Extract to read:
I am using Optics Studio to evaluate some FEA data of an optical component (without the STAR package). I have the deformed surfaces as grid sag surfaces and am loading them in as .dat files and setup a “gradient 4” surfaces with fitted polynomial coefficients.
Is this the correct way to set up this problem? I am concerned that the grid sag surface has no thickness or material and want to be sure the model is applying the grid sag to the surfaces of my Gradient 4. I have read in the documents that dummy surfaces may be needed between these types of surfaces but when entered they make no difference. I have this set up as a multi configuration such that Flat surfaces can replace the grid sags and when toggled I do see that a change in the system performance so I know the grid sags are doing something.
Would love some feedback on this setup, thanks for the help
Best answer by Jeff.WildeView original
That’s a good question. Here’s a simple test model that, I think, can help provide an answer. It’s based on one of the sample Grid Sag surfaces provided with OpticStudio.

Actions to take:
A: Name every kind of surface mentioned in the post about modeling FEA data.
B: In the post about modeling FEA data, what file type holds the deformed surfaces that are loaded in?
C: Condense the paragraph of the post about modeling FEA data that begins "Is this the correct way" into a short bulleted list.

Items from a data source
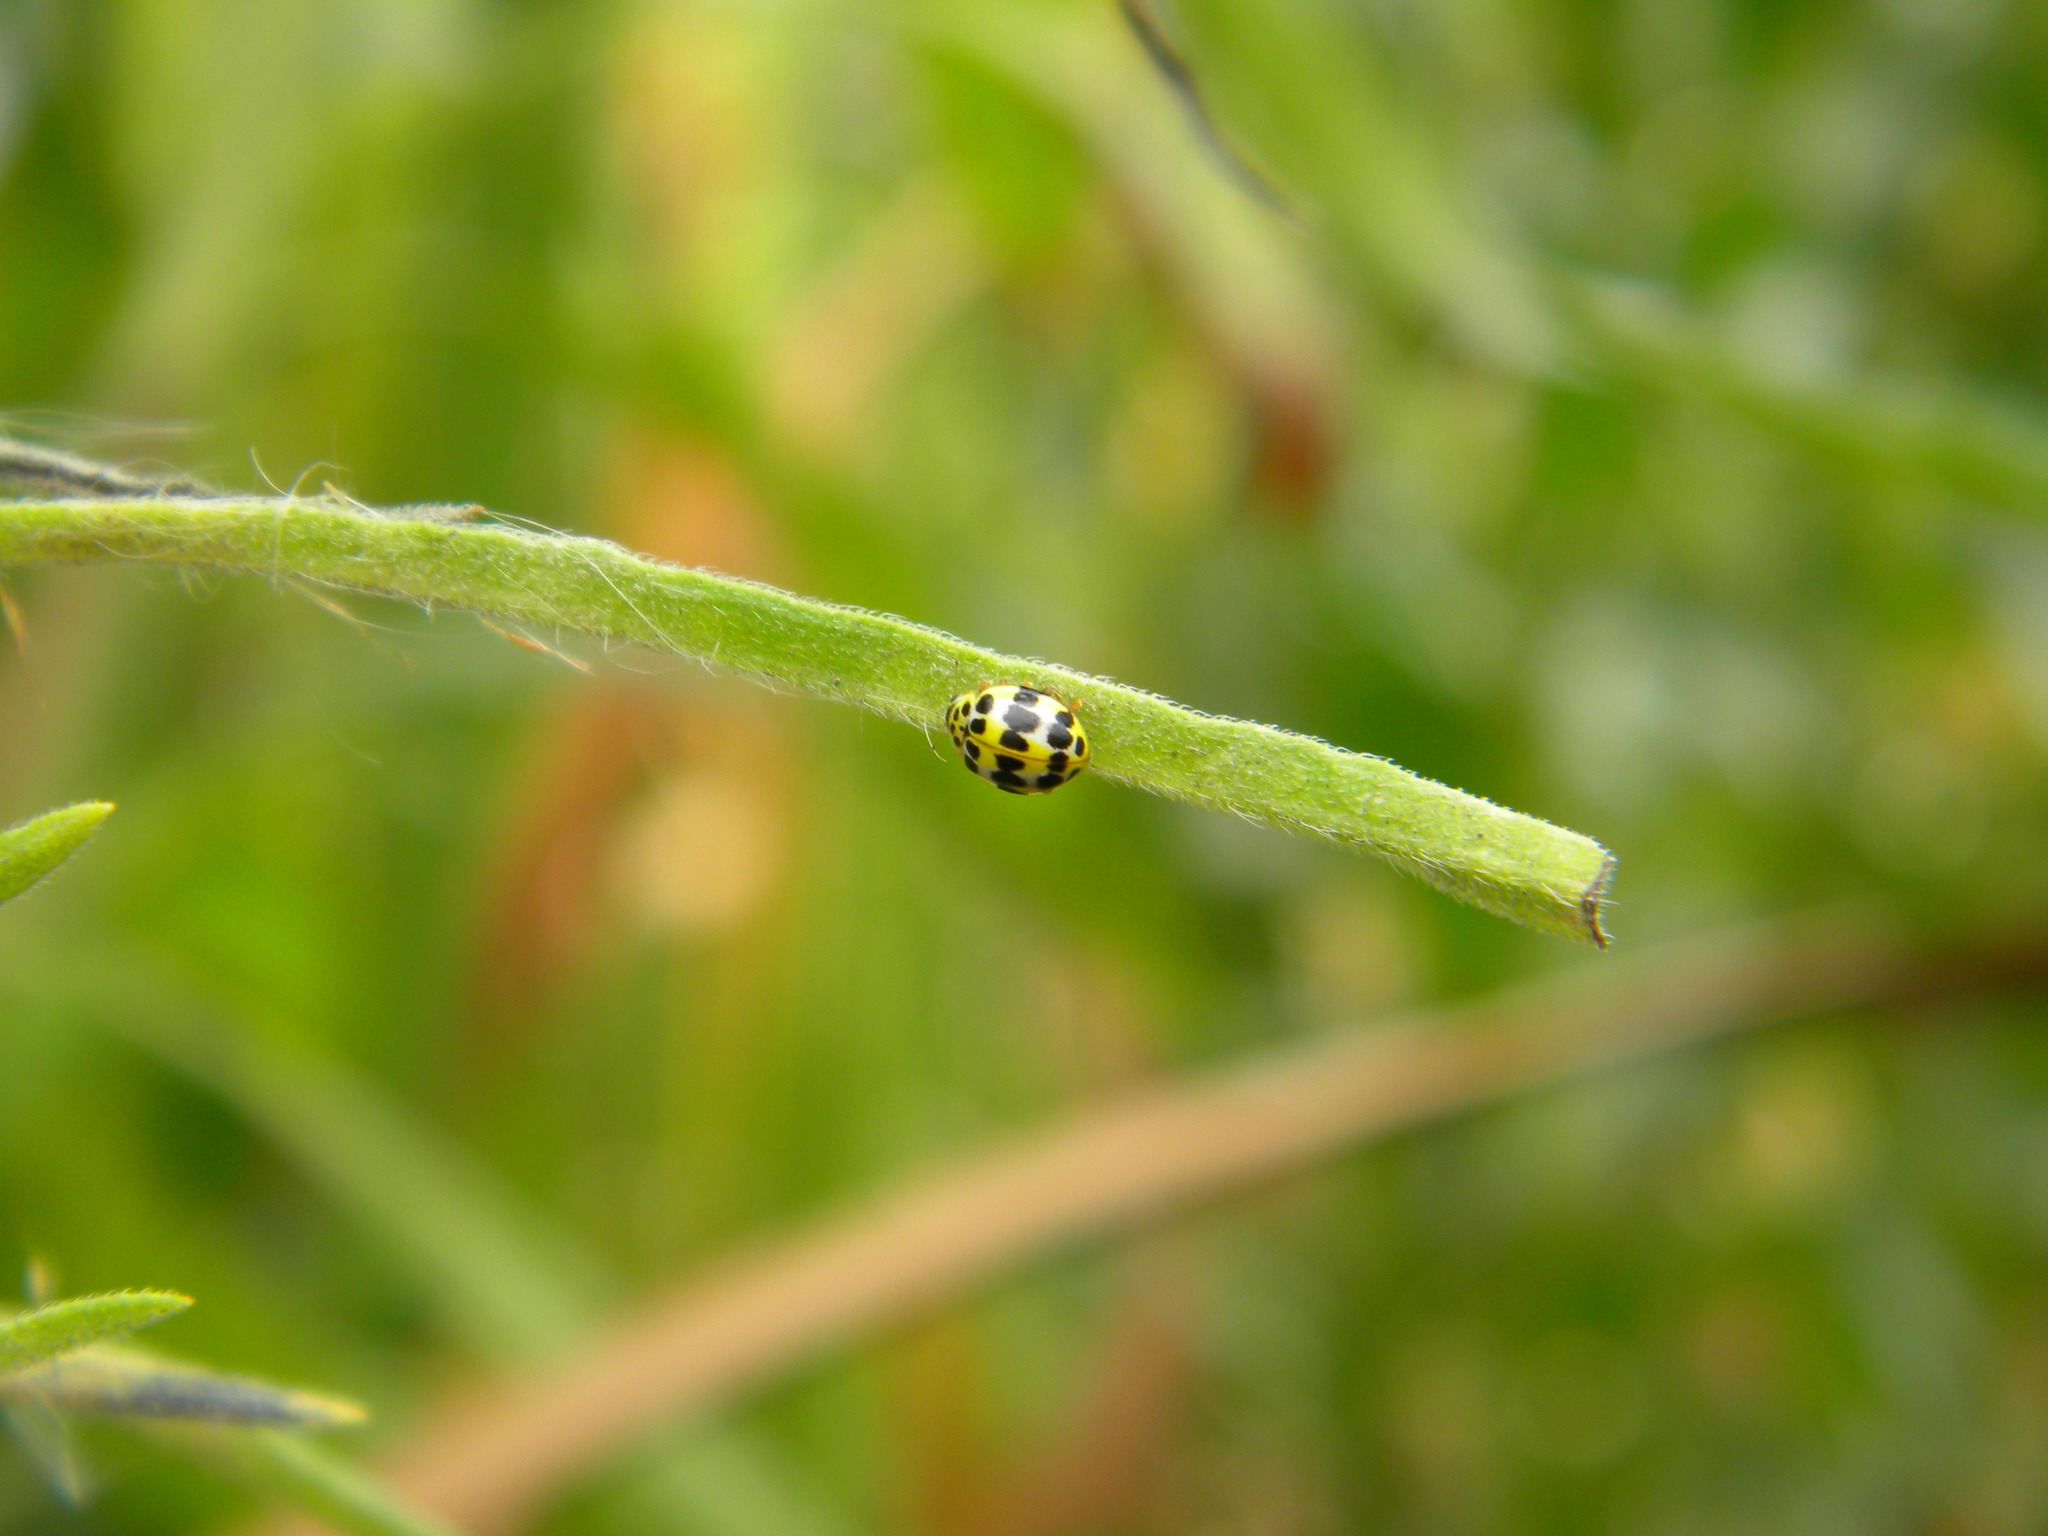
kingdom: Animalia
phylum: Arthropoda
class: Insecta
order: Coleoptera
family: Coccinellidae
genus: Psyllobora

Answers by task:
A:
- Grid sag surfaces
- "Gradient 4" surfaces
- Dummy surfaces
- Flat surfaces

B: They are loaded as .dat files.

C:
- Asks whether the setup is correct.
- Worries that the grid sag surface has no thickness or material, and wants to confirm that the grid sag is applied to the Gradient 4 surfaces.
- Has read that dummy surfaces may be needed between these surface types, but adding them makes no difference.
- Uses a multi configuration in which Flat surfaces can replace the grid sags. Toggling it changes system performance, which shows that the grid sags have an effect.